Could you reproduce the lines from the one containing "Trucks & Buses" to the one containing "crecimiento de Mitsubishi", substituting "SK Bergé" for every "SKBergé" and leaving everything else unchanged?

Stored data entries:
########

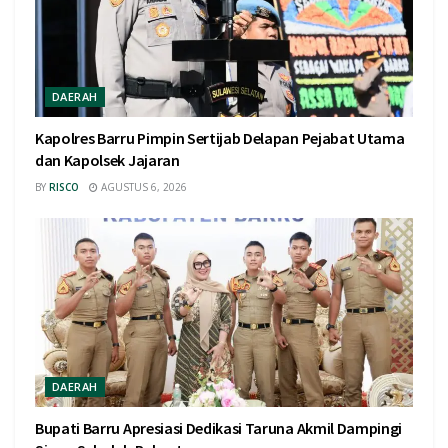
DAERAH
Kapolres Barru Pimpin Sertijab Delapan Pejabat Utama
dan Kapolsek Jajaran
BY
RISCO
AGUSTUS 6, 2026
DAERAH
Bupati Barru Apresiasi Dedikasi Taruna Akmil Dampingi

########

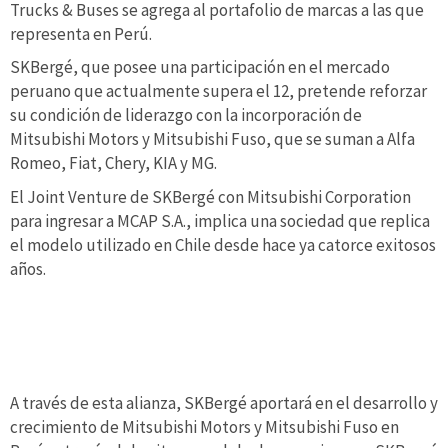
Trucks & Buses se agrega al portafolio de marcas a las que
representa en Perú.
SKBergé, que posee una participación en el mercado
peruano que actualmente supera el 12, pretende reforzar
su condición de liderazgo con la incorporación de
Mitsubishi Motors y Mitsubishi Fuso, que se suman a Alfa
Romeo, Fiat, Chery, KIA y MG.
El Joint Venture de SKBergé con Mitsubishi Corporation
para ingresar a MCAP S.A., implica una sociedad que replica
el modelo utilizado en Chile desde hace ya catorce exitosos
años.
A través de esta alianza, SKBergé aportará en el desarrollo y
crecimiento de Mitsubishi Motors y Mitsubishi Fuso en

########

* **EXERCISE RESPONSE**
Trucks & Buses se agrega al portafolio de marcas a las que
representa en Perú.
SK Bergé, que posee una participación en el mercado
peruano que actualmente supera el 12, pretende reforzar
su condición de liderazgo con la incorporación de
Mitsubishi Motors y Mitsubishi Fuso, que se suman a Alfa
Romeo, Fiat, Chery, KIA y MG.
El Joint Venture de SK Bergé con Mitsubishi Corporation
para ingresar a MCAP S.A., implica una sociedad que replica
el modelo utilizado en Chile desde hace ya catorce exitosos
años.
A través de esta alianza, SK Bergé aportará en el desarrollo y
crecimiento de Mitsubishi Motors y Mitsubishi Fuso en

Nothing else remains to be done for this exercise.